■ Set of tasks:
(a) In the court decision excerpt, what amount was petitioner Victor M. Barroso held solidarily liable to return?
(b) Please quote the court decision excerpt word for word, beginning at the words "ACCORDINGLY, the petition is GRANTED." and stopping after "amount of P574,215.27.".

Where the denial of the fundamental right of due process is apparent, a decision rendered in disregard of such right is void for lack of jurisdiction. Any judgment or decision rendered notwithstanding such violation may be regarded as a lawless thing, which can be treated as an outlaw and slain at sight, or ignored wherever it exhibits its ugly head, as here.37

ACCORDINGLY, the petition is GRANTED. Decision Nos. 2015- 157 and 2020-232 dated April 6, 2015 and January 29, 2020, respectively, of the Commission on Audit - Commission Proper are NULLIFIED insofar as they hold petitioner Victor M. Barroso solidarily liable with Evelyn S. Mag-abo and Wilma L. Gregory to return the amount of P574,215.27.


Gesmundo, C.J., Perlas-Bernabe, Leonen, Caguioa, Hernando, Carandang, Inting, Zalameda, Lopez, M., De Los Santos, Gaerlan, Rosario, and Lopez, J. JJ., concur.



Please take notice that on April 27, 2021 a Decision, copy attached herewith, was rendered by the Supreme Court in the above-entitled case, the original of which was received by this Office on July 2, 2021 at 10:05 a.m.

Very truly yours,

Clerk of Court


1 Also appears in the records as Bukidnon State College.

2 Rollo, p. 17-21.

3 Id. at 22-26.

4 TR, Comment, p. 2.

5 Id. at 2-3.

6 Id. at Annex 2.

7 Id. at Annex 3.

8 Id. at Annex 4

9 Id. at 3-4.

10 Id. at Annex 5.

11 Id. at Annex 8

12 Rollo, p. 17.

13 TR, Comment, Annex 6.

14 Rollo, p. 22.

15 Id. at 24-25.

16 Id. at 24.

17 Id. at 6-12.

18 Id. at 7.

19 Id. at 7-8.

20 Id. at 10-12.

■ Listed entries:

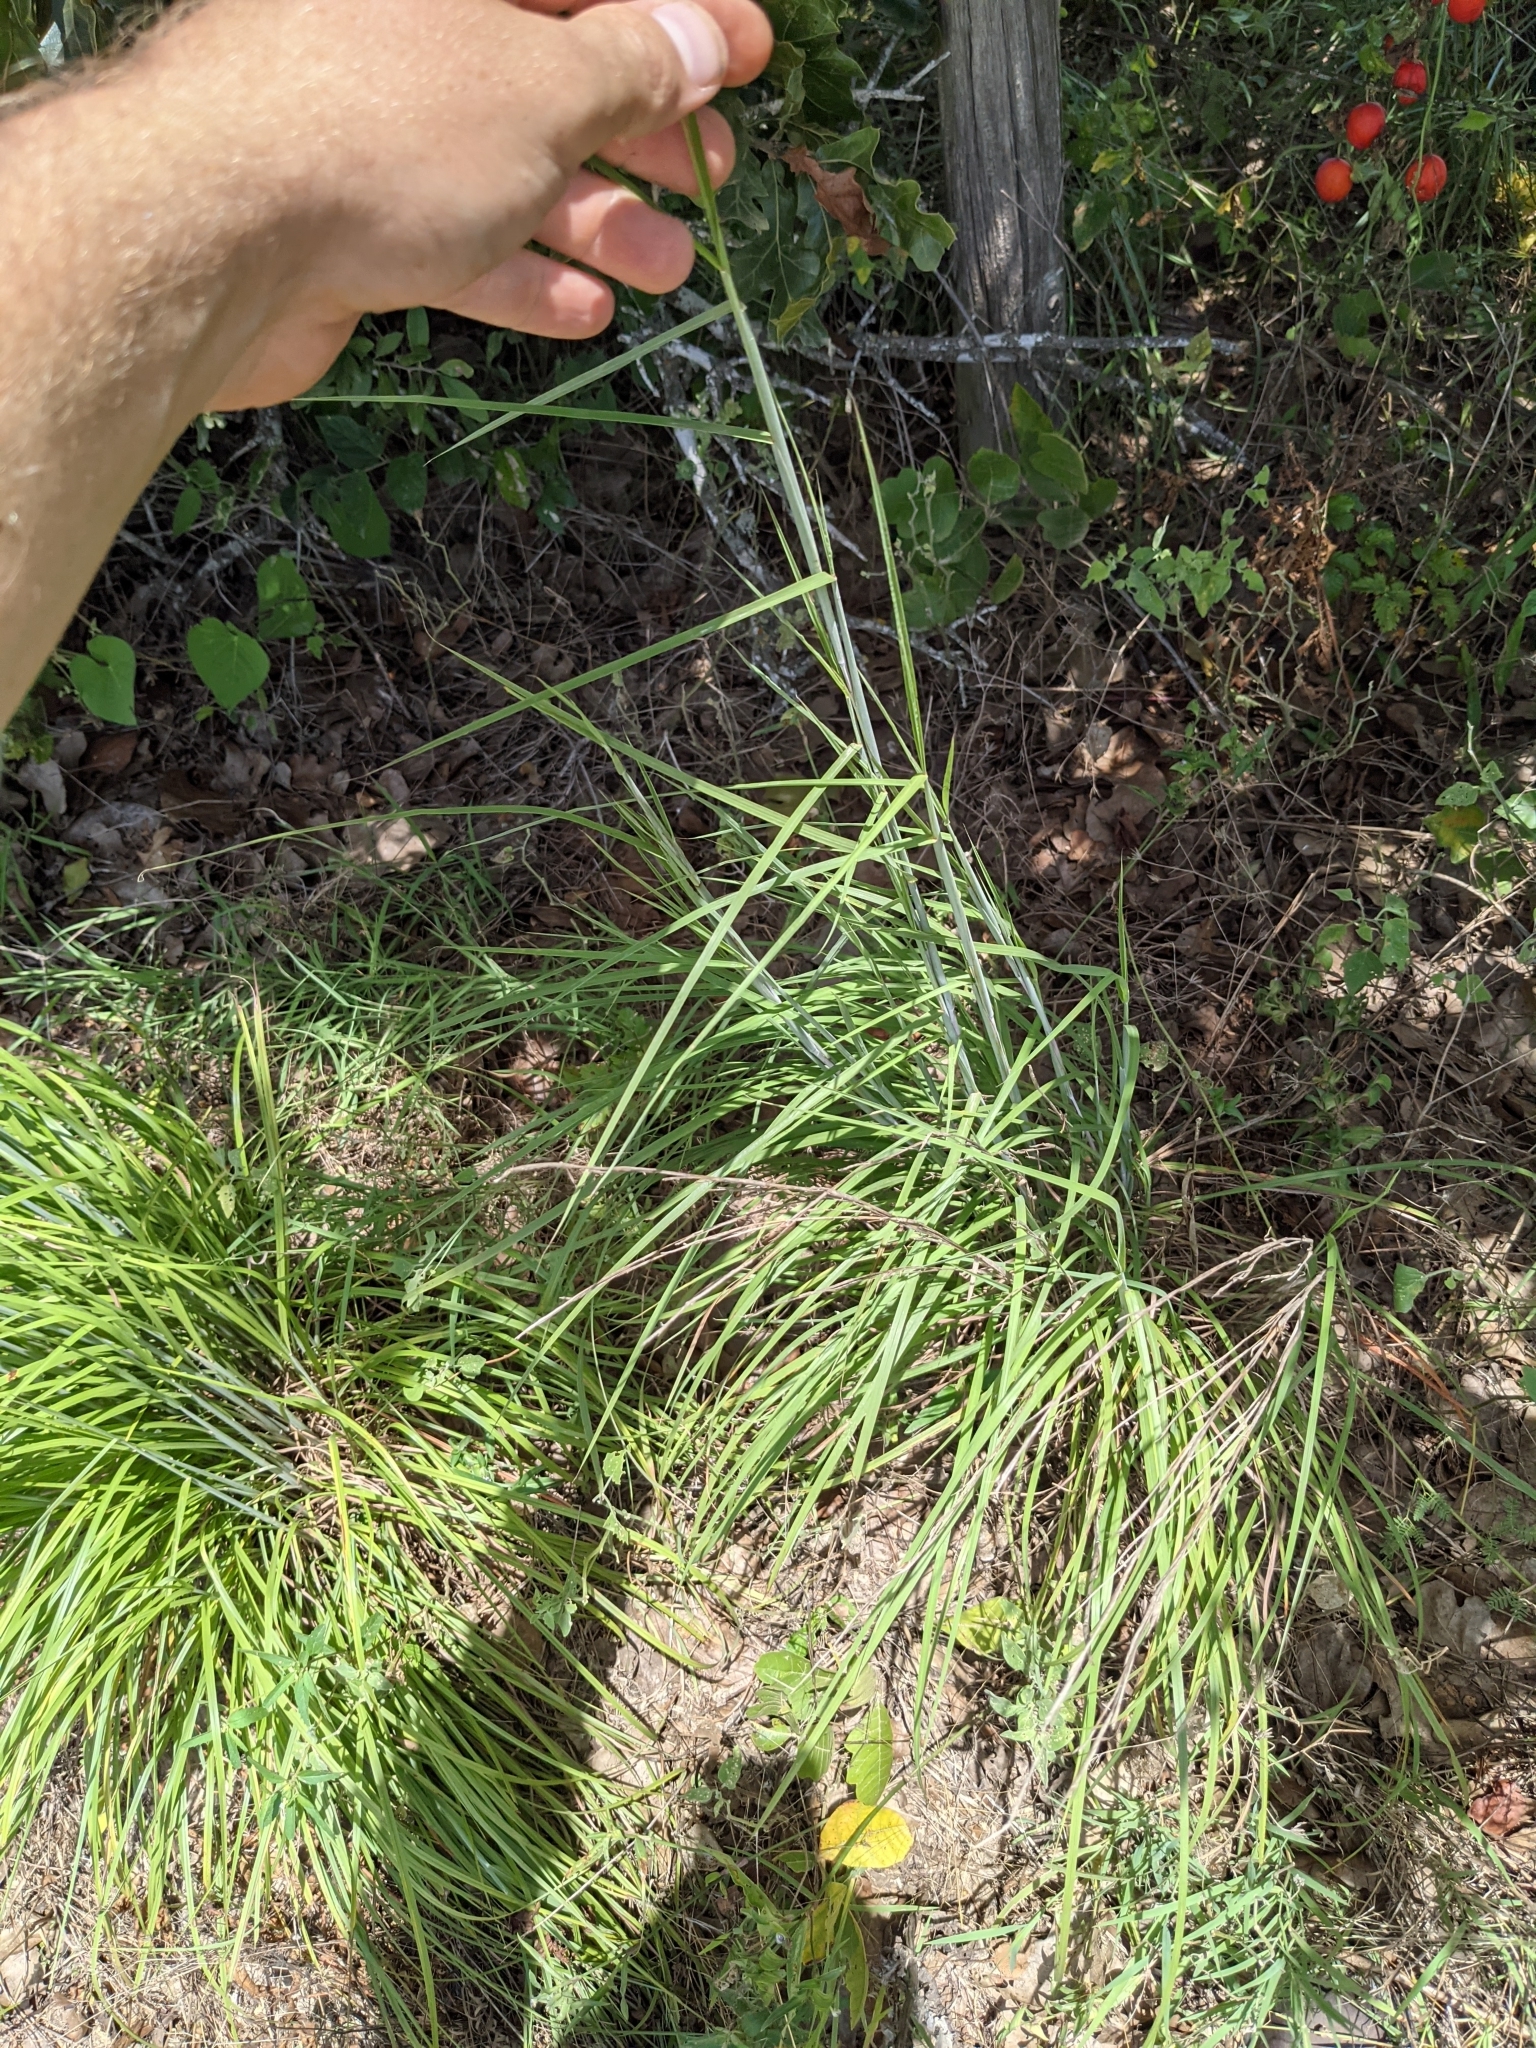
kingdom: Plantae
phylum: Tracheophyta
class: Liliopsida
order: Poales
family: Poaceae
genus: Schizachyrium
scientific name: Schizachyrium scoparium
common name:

■ Answers for each item:
(a) P574,215.27

(b)
ACCORDINGLY, the petition is GRANTED. Decision Nos. 2015- 157 and 2020-232 dated April 6, 2015 and January 29, 2020, respectively, of the Commission on Audit - Commission Proper are NULLIFIED insofar as they hold petitioner Victor M. Barroso solidarily liable with Evelyn S. Mag-abo and Wilma L. Gregory to return the amount of P574,215.27.